### Your objective
Put each line of the entries below into a Markdown table with two columns, Number and Line, numbering the rows and skipping blank lines. Leave out the pictures.

### Information shown
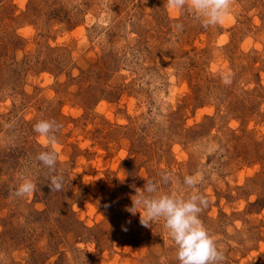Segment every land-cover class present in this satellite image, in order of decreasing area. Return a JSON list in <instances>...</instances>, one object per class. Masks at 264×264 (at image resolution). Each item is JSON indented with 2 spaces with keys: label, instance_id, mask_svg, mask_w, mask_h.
I'll use <instances>...</instances> for the list:
<instances>
[{
  "label": "rangeland",
  "instance_id": "rangeland-1",
  "mask_svg": "<svg viewBox=\"0 0 264 264\" xmlns=\"http://www.w3.org/2000/svg\"><path fill=\"white\" fill-rule=\"evenodd\" d=\"M147 180L207 198L221 264H264V0L208 26L167 0H0V264H179L125 211Z\"/></svg>",
  "mask_w": 264,
  "mask_h": 264
},
{
  "label": "clouds",
  "instance_id": "clouds-1",
  "mask_svg": "<svg viewBox=\"0 0 264 264\" xmlns=\"http://www.w3.org/2000/svg\"><path fill=\"white\" fill-rule=\"evenodd\" d=\"M229 2L230 0H167L171 11L178 12L187 6L205 26L222 21L229 9ZM56 127L55 122L41 119L33 125V131L41 138L47 137L54 143L52 133ZM36 159L47 167L49 172L56 170L57 154L54 150L41 151ZM160 176L162 183L172 180V174L167 171L161 172ZM199 178V175H185L183 184L192 187ZM63 179L62 175H51L48 184L50 190L60 191ZM160 182L147 180L142 189L135 188V195L131 197L132 204L125 206V211L132 216L139 213V223L144 227L151 228L153 222L162 220L167 235L175 245L179 264H221L225 259L224 253L218 249L215 239L199 218L202 208L207 206V198L196 192L183 197L161 191L158 186ZM35 187L31 179L22 176L15 195L31 194Z\"/></svg>",
  "mask_w": 264,
  "mask_h": 264
},
{
  "label": "trees",
  "instance_id": "trees-1",
  "mask_svg": "<svg viewBox=\"0 0 264 264\" xmlns=\"http://www.w3.org/2000/svg\"><path fill=\"white\" fill-rule=\"evenodd\" d=\"M44 68H45V66H44ZM46 68H48V69H49V67H48V66H47ZM46 68H45V69H46Z\"/></svg>",
  "mask_w": 264,
  "mask_h": 264
}]
</instances>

### Response to the task
| Number | Line |
|---|---|
| 1 | Segment every land-cover class present in this satellite image, in order of decreasing area. Return a JSON list in <instances>...</instances>, one object per class. Masks at 264×264 (at image resolution). Each item is JSON indented with 2 spaces with keys: label, instance_id, mask_svg, mask_w, mask_h. |
| 2 | I'll use <instances>...</instances> for the list: |
| 3 | <instances> |
| 4 | [{ |
| 5 |   "label": "rangeland", |
| 6 |   "instance_id": "rangeland-1", |
| 7 |   "mask_svg": "<svg viewBox=\"0 0 264 264\" xmlns=\"http://www.w3.org/2000/svg\"><path fill=\"white\" fill-rule=\"evenodd\" d=\"M147 180L207 198L221 264H264V0L208 26L167 0H0V264H179L125 211Z\"/></svg>", |
| 8 |   "mask_w": 264, |
| 9 |   "mask_h": 264 |
| 10 | }, |
| 11 | { |
| 12 |   "label": "clouds", |
| 13 |   "instance_id": "clouds-1", |
| 14 |   "mask_svg": "<svg viewBox=\"0 0 264 264\" xmlns=\"http://www.w3.org/2000/svg\"><path fill=\"white\" fill-rule=\"evenodd\" d=\"M229 2L230 0H167L171 11L178 12L187 6L205 26L222 21L229 9ZM56 127L55 122L41 119L33 125V131L41 138L47 137L54 143L52 133ZM36 159L47 167L49 172L56 170L57 154L54 150L41 151ZM160 176L162 183L172 180V174L167 171L161 172ZM199 178V175H185L183 184L192 187ZM63 179L62 175H51L48 184L50 190L60 191ZM160 182L147 180L142 189L135 188V195L131 197L132 204L125 206V211L132 216L139 213V223L144 227L151 228L153 222L162 220L167 235L175 245L179 264H221L225 259L224 253L218 249L215 239L199 218L202 208L207 206V198L196 192L183 197L161 191L158 186ZM35 187L31 179L22 176L15 195L31 194Z\"/></svg>", |
| 15 |   "mask_w": 264, |
| 16 |   "mask_h": 264 |
| 17 | }, |
| 18 | { |
| 19 |   "label": "trees", |
| 20 |   "instance_id": "trees-1", |
| 21 |   "mask_svg": "<svg viewBox=\"0 0 264 264\" xmlns=\"http://www.w3.org/2000/svg\"><path fill=\"white\" fill-rule=\"evenodd\" d=\"M44 68H45V66H44ZM46 68H48V69H49V67H48V66H47ZM46 68H45V69H46Z\"/></svg>", |
| 22 |   "mask_w": 264, |
| 23 |   "mask_h": 264 |
| 24 | }] |
| 25 | </instances> |